Lucunya permainan ini, kalo udah kepepet, suka muncul judul-judul kreatif. Misal :

Lagu dari huruf P!
"Peeling.... wowowo peeling." (itu feeling! maksa deh).
Lagu dari huruf F!
"Ferempuan desa...." (itu pake Pe bukan eP!).
Lagu dari huruf I!
"I-book lagiiiii ah! I-book lagi." (mestinya : mabuk lagiii...).

Atau... satu lagu bisa dieksploitasi untuk jawaban beberapa huruf. Misal :

Lagu dari huruf N!
"Neng, di sini aje Neng!" (lagunya Benyamin S - Idar Royani).
Lagu dari huruf B!
"Bang, di sono aje Bang!" (idem).
Lagu dari huruf O!
"Ogah ah di sini aaaajee". (ya lirik lagu yg sama).

Nggak jarang terjadi, antar peserta nyaris saling mencekik.
Contoh, lagu dari huruf K!
Peserta 1 : (nada lagu Kukukukuruyuk). "Kokorono tomo..."
Peserta 2 : Eeeeh, curang lo, ngambil dua lagu sekaligus!
Peserta 1 : Itu satu lagu! Kokoro no tomo!
Peserta 2 : Kokoro no tomo nadanya nggak gitu! Itu lagu kukuruyuk.
Peserta 1 : Itu nadanya kokoro no tomo! (ngotot).
Peserta 2 : Tapi nada lo kukuruyuk! Kukuruyuk ya kukuruyuk aja! Gue nih, yang udah nyiapin kokoro no tomo yang bener!!
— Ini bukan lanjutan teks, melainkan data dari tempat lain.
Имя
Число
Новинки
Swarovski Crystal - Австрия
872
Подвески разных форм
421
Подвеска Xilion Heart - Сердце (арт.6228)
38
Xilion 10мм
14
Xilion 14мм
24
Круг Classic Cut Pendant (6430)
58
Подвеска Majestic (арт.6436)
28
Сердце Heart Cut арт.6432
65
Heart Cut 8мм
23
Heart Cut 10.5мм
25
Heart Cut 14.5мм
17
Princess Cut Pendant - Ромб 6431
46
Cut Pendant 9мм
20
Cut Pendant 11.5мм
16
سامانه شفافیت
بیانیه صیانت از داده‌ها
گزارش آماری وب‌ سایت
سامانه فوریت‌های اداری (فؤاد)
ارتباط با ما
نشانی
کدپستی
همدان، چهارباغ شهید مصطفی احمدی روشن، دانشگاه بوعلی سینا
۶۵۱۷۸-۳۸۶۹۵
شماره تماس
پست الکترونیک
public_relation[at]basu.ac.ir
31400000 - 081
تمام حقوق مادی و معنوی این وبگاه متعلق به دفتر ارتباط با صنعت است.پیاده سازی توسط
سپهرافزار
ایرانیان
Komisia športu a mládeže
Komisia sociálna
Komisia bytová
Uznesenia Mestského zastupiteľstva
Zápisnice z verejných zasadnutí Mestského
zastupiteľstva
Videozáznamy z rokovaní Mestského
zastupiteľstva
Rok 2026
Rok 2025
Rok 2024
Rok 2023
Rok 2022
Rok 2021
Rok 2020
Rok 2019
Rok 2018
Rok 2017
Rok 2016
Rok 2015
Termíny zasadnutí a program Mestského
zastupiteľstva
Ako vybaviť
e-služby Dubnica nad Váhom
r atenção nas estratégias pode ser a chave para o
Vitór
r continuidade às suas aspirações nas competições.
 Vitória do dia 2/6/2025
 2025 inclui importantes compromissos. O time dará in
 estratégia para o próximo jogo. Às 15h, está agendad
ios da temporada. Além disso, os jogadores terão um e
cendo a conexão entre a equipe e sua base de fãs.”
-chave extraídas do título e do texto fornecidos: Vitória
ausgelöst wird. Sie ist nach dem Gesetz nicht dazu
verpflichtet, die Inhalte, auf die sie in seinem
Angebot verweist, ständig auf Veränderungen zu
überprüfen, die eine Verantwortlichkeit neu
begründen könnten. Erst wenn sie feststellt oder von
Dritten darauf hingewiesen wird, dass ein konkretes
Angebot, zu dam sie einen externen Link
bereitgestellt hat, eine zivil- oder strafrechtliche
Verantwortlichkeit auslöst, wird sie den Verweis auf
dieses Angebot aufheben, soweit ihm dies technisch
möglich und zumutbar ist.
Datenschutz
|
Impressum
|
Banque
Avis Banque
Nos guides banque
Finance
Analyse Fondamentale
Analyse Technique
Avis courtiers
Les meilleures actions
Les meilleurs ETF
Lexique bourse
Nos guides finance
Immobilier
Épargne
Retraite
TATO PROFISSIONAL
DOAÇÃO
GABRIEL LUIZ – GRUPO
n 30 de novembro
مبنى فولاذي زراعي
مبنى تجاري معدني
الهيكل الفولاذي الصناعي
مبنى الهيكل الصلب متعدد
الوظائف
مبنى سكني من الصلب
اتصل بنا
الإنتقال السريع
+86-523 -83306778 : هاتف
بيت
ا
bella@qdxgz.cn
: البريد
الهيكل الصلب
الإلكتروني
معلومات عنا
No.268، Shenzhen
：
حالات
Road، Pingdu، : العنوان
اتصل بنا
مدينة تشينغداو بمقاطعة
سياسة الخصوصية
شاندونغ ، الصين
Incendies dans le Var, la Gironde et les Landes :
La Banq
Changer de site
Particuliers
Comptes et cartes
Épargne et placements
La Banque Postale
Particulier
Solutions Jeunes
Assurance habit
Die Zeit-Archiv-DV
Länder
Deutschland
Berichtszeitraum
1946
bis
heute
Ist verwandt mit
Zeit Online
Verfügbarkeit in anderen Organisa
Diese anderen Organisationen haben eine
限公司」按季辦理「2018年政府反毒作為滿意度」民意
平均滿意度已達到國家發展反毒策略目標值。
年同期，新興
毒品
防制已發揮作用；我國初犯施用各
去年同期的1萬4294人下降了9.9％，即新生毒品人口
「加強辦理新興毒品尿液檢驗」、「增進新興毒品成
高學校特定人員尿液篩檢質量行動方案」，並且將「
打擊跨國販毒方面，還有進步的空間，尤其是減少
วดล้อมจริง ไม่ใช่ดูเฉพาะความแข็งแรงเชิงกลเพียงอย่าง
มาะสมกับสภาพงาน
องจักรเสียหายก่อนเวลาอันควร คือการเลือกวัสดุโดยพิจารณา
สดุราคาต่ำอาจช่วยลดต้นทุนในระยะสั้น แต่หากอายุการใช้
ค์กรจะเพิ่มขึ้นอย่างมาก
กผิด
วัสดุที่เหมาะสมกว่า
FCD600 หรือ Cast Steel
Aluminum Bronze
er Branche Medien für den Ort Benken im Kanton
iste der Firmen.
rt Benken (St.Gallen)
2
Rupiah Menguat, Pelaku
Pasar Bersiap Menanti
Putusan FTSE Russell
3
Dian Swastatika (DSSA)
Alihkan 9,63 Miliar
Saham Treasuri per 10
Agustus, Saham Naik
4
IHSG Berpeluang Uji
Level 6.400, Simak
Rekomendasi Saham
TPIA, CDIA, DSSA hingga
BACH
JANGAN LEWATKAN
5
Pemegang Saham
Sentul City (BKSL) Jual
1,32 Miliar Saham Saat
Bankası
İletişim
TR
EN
Halaaah. Pertengkaran itu ternyata berdasarkan kepentingan pribadi. Peserta 1 nggak mau dibilang salah, peserta 2 nggak mau kecurian lagu. Keputusan akhir biasanya si peserta 2 disuruh nyari lagu lain, tapi peserta 1 tetep dimarahin orang-orang segrup. Meski begitu, peserta 1 gak peduli dimarahin, yang penting gilirannya selamaaattt.

Terakhir gue main "Pancasila Ada Berapa" ini berdelapan orang, ngabisin sekitar 3 jam. Itu pun terpaksa distop karena kami mesti bobo, besok kudu trekking dari subuh (yang mana daripada akhirnya kami gak trekking juga lantaran kesiangan!).

Nggak tau juga kenapa mesti pake nyebut "Pancasila ada berapa". Soalnya kalo yang ditanya sila Pancasila, ya jawabnya pasti lima! Tapi ini bukan soal PPKN. Ini game yang asli seru. Keseruannya nularin orang yang denger!! Nggak percaya? Silakan coba!